Une mortalité infantile en hausse, des cancéreux laissés sans soins, des diabétiques incapables de se payer leurs médicaments... L’austérité a durement impacté le service public de santé grec. Pour faire face à la crise sanitaire en cours, la solidarité s’organise. Une quarantaine de cliniques autogérées et gratuites ont vu le jour à travers le pays.
La clinique communautaire d’Helliniko a reçu gratuitement près de 40 000 personnes depuis son ouverture fin 2011. Dans cette clinique autogérée située dans la banlieue sud d’Athènes, des médecins et des pharmaciens bénévoles dispensent gratuitement des soins et des médicaments à ceux, de plus en plus nombreux, qui ne peuvent plus se les payer. Chaque jour, près de cent patients passent la porte de l’établissement.
Ils sont plus de deux cents bénévoles à se relayer pour faire tourner l’établissement. Les soignants (médecins généralistes, dentistes, cardiologues, gynécologues, psychologues, pédiatres, reflexologues, pharmaciens...) représentent la moitié des troupes, l’autre moitié aide à l’accueil, à la communication ou encore à la logistique.
Solidarité en temps de crise
Depuis 2009, le budget de la santé a baissé de près de 50 % en Grèce. Les effectifs des hôpitaux ont fondu et les remboursements de certains médicaments coûteux ont été diminués, laissant près d’un tiers des grecs dans l’impossibilité d’accéder aux soins faute d’assurance maladie. Ces ajustements comptables ont eu des conséquences terribles : hausse des suicides, des dépressions, des contaminations au VIH, hausse de la mortalité infantile, réapparition de maladies disparues faute de vaccination...
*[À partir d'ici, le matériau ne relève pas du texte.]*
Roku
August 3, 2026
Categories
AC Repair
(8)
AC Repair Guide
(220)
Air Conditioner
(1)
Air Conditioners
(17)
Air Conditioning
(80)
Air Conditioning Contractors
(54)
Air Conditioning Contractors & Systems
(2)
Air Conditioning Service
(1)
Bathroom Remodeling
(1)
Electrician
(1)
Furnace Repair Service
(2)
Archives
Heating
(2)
« Certaines personnes sont en situation de stress terrible. Ils ont perdu leur emploi et leur assurance. Parfois le ton monte quand des médicaments manquent ou que le médecin qui doit les soigner est retenu à l’hôpital pour une urgence », regrette Vassilia.
Une humble générosité
En plus de batailler pour la survie de leurs compatriotes, ces volontaires reçoivent, sans discrimination, quelques-uns des milliers de migrants qui arrivent chaque semaine sur les plages du pays. Ils envoient également des médicaments et des bénévoles à Gaza, à Kobane (Syrie) et aux camps de réfugiés syriens. Tout le matériel et les médicaments proviennent de la solidarité locale et internationale. « Cette crise a eu ceci de bon qu’elle nous a poussé à être plus solidaires », positive Vassilia.
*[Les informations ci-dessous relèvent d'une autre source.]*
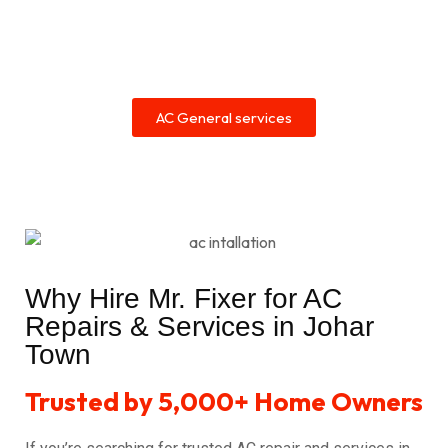
AC General services
Why Hire Mr. Fixer for AC
Repairs & Services in Johar
Town
Trusted by 5,000+ Home Owners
Pour faire face à ses besoins financiers, la clinique organise deux fois par an un bazar car elle n’accepte que les donations en nature. Malgré cette quasi absence de moyens financiers, ils sont parfois mieux lotis que les hôpitaux publics grecs.
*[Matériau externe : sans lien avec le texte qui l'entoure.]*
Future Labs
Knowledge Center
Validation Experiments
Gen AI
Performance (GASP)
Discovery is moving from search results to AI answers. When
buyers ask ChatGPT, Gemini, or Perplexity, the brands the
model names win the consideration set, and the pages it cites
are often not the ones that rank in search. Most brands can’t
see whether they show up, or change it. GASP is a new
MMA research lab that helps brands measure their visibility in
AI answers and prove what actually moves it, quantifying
Quand l’entraide remplace la charité
Des usagers ou des soutiens de la clinique, reconnaissant du travail réalisé, proposent spontanément d’aider à leur tour. Le fonctionnement de la clinique est en lui-même une utopie en actes. Les décisions non médicales sont prises lors d’assemblées. Le mode d’organisation est basé sur l’égalité de chaque participant-e. Mais bien que leur engagement à la clinique leur apporte beaucoup de joie, ces bénévoles commencent à perdre patience. Ils souhaiteraient que le service public de santé puisse offrir à tous les soins nécessaires. « On pensait que ça allait durer deux ans, le temps que la situation s’améliore... Mais on est en train de devenir la béquille d’un État défaillant et on ne veut pas jouer ce rôle ».